- 513 Okunma
- 2 Yorum
- 1 Beğeni
HAYYAM DÖNEMİNDE İRAN ŞAHI KİMDİ?
Nâzım Hikmet, Çankırı Cezaevinde Kemal Tahir ve Hikmet Kıvılcımlı ile birlikte yatmakta iken sağlık sorunları nedeniyle 5 Aralık 1940’da Çankırı Cezaevinden Bursa Cezaevine nakledilir. Oda arkadaşı bu kez bir başka edebiyatçımız; öykücülüğümüzün yüzakı Orhan Kemaldir.

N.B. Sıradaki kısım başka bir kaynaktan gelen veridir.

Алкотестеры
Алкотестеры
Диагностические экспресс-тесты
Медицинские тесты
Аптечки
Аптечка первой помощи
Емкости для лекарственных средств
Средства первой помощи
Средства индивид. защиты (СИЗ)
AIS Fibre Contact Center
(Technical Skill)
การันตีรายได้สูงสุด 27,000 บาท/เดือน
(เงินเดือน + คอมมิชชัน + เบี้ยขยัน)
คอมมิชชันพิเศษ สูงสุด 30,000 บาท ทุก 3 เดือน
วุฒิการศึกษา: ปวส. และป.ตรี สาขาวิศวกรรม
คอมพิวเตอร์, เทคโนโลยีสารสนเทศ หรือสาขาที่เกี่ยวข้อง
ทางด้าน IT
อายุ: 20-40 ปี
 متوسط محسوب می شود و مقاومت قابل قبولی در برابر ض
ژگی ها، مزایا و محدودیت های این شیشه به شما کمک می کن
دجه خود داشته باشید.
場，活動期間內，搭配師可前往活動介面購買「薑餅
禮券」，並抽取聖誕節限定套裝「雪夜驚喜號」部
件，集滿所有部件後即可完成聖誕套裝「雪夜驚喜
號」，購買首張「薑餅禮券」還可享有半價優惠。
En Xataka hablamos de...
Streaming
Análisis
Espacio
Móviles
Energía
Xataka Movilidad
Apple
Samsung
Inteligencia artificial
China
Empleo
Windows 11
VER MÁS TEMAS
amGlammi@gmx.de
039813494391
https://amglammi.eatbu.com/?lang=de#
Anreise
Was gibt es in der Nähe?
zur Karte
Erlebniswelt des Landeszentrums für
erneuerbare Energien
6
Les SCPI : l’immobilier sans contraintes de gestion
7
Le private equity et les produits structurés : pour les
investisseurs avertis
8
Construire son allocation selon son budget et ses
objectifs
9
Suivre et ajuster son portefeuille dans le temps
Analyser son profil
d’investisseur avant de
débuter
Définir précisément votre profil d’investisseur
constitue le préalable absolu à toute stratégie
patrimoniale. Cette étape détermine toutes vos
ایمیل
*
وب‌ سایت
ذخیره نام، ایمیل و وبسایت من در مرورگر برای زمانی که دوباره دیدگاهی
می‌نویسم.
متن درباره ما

Bursa Cezaevine incelemelerde bulunmak üzere gelen genç bir Adalet Bakanlığı müfettişi Nâzım Hikmeti biraz silkelemek, küçük düşürmek ve ezmek için ayağına çağırtır.
Nâzım Hikmet önemli bir mevzu için çağrıldığını düşünerek gayet ağırbaşlı edebiyatçı tavrı ile kapıyı tıklatıp içeri girer. Genç Müfettiş oturduğu yerde istifini bozmadan buyurgan bir ses tonu ile Nâzımı, kapanan kapının arkasında adeta ayaklarından yere mıhlar:
- Nâzım Hikmet sen misin der.
Nâzım Hikmet:
-Buyurun efendim benim der.
Uzun. alaycı ve ezici bakışlarla Nâzımı tepeden tırnağa süzdükten sonra müstehzi bir eda ile:
-Çıkabilirsin der.
Bu davranış Nâzım Hikmet’i çok incitir. Koğuştaki odasına doğru birkaç adım atar. Geri döner, kapıyı tıklatır, içeri girer.
-Müfettiş Bey size bir şey sormak istiyorum. Ömer Hayyam’ın yaşadığı dönemde İran Şahı kimdi der.
Bu soru müfettişin hiç hoşuna gitmez. Nâzımı azarlarcasına:
-Ben ne bileyim İran Şahı kimdi der.
Nâzım Hikmet:
İşte bu işler böyledir müfettiş bey. Yüzyıllar geçecek benim kim olduğumu, neden Bursa Cezaevinde bulunduğumu herkes bilecek, ama, sizin kim olduğunuzu, buraya neden geldiğinizi ve ne iş yaptığınızı, ne işe yaradığınızı hiç kimse bilmeyecek der.